Problem to solve:
Change each "Value read" in the records below to "Reading" and write out all the lines again with nothing else altered.

Extracted material:
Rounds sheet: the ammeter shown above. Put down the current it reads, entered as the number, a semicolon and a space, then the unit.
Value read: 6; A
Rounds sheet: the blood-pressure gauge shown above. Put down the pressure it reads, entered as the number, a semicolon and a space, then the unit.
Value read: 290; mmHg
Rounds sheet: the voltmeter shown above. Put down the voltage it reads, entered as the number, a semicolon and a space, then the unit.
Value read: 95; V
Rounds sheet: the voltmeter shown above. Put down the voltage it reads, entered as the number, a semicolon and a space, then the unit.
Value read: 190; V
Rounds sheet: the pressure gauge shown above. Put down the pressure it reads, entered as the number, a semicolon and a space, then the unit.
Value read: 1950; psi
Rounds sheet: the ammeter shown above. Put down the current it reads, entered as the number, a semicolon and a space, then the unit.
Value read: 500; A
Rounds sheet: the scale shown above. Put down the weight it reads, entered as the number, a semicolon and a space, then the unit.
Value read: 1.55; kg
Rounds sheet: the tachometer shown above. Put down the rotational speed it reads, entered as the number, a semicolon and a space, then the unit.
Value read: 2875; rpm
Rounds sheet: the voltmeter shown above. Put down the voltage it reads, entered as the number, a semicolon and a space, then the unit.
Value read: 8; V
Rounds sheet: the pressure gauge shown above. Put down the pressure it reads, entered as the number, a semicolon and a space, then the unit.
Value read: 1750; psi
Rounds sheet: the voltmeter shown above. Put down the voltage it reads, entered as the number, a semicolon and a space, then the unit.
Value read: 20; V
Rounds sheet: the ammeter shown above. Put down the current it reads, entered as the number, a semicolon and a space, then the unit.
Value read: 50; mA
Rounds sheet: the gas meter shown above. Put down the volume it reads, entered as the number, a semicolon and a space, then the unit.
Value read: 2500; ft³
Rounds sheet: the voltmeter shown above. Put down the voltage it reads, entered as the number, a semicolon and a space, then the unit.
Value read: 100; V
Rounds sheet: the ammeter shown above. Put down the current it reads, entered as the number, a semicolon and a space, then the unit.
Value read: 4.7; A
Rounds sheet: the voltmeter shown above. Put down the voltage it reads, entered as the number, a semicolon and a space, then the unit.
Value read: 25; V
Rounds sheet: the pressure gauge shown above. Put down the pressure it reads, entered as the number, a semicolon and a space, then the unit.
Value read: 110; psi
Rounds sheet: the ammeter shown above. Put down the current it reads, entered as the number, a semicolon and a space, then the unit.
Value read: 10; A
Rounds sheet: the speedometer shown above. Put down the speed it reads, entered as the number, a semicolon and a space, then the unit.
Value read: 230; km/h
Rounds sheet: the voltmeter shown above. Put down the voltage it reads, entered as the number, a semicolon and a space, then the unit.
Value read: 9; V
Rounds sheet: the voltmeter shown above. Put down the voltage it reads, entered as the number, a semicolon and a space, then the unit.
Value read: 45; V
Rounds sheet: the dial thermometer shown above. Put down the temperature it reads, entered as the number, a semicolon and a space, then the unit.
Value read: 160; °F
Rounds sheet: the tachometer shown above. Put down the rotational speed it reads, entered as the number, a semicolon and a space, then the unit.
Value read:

Completed exercise:
Rounds sheet: the ammeter shown above. Put down the current it reads, entered as the number, a semicolon and a space, then the unit.
Reading: 6; A
Rounds sheet: the blood-pressure gauge shown above. Put down the pressure it reads, entered as the number, a semicolon and a space, then the unit.
Reading: 290; mmHg
Rounds sheet: the voltmeter shown above. Put down the voltage it reads, entered as the number, a semicolon and a space, then the unit.
Reading: 95; V
Rounds sheet: the voltmeter shown above. Put down the voltage it reads, entered as the number, a semicolon and a space, then the unit.
Reading: 190; V
Rounds sheet: the pressure gauge shown above. Put down the pressure it reads, entered as the number, a semicolon and a space, then the unit.
Reading: 1950; psi
Rounds sheet: the ammeter shown above. Put down the current it reads, entered as the number, a semicolon and a space, then the unit.
Reading: 500; A
Rounds sheet: the scale shown above. Put down the weight it reads, entered as the number, a semicolon and a space, then the unit.
Reading: 1.55; kg
Rounds sheet: the tachometer shown above. Put down the rotational speed it reads, entered as the number, a semicolon and a space, then the unit.
Reading: 2875; rpm
Rounds sheet: the voltmeter shown above. Put down the voltage it reads, entered as the number, a semicolon and a space, then the unit.
Reading: 8; V
Rounds sheet: the pressure gauge shown above. Put down the pressure it reads, entered as the number, a semicolon and a space, then the unit.
Reading: 1750; psi
Rounds sheet: the voltmeter shown above. Put down the voltage it reads, entered as the number, a semicolon and a space, then the unit.
Reading: 20; V
Rounds sheet: the ammeter shown above. Put down the current it reads, entered as the number, a semicolon and a space, then the unit.
Reading: 50; mA
Rounds sheet: the gas meter shown above. Put down the volume it reads, entered as the number, a semicolon and a space, then the unit.
Reading: 2500; ft³
Rounds sheet: the voltmeter shown above. Put down the voltage it reads, entered as the number, a semicolon and a space, then the unit.
Reading: 100; V
Rounds sheet: the ammeter shown above. Put down the current it reads, entered as the number, a semicolon and a space, then the unit.
Reading: 4.7; A
Rounds sheet: the voltmeter shown above. Put down the voltage it reads, entered as the number, a semicolon and a space, then the unit.
Reading: 25; V
Rounds sheet: the pressure gauge shown above. Put down the pressure it reads, entered as the number, a semicolon and a space, then the unit.
Reading: 110; psi
Rounds sheet: the ammeter shown above. Put down the current it reads, entered as the number, a semicolon and a space, then the unit.
Reading: 10; A
Rounds sheet: the speedometer shown above. Put down the speed it reads, entered as the number, a semicolon and a space, then the unit.
Reading: 230; km/h
Rounds sheet: the voltmeter shown above. Put down the voltage it reads, entered as the number, a semicolon and a space, then the unit.
Reading: 9; V
Rounds sheet: the voltmeter shown above. Put down the voltage it reads, entered as the number, a semicolon and a space, then the unit.
Reading: 45; V
Rounds sheet: the dial thermometer shown above. Put down the temperature it reads, entered as the number, a semicolon and a space, then the unit.
Reading: 160; °F
Rounds sheet: the tachometer shown above. Put down the rotational speed it reads, entered as the number, a semicolon and a space, then the unit.
Reading:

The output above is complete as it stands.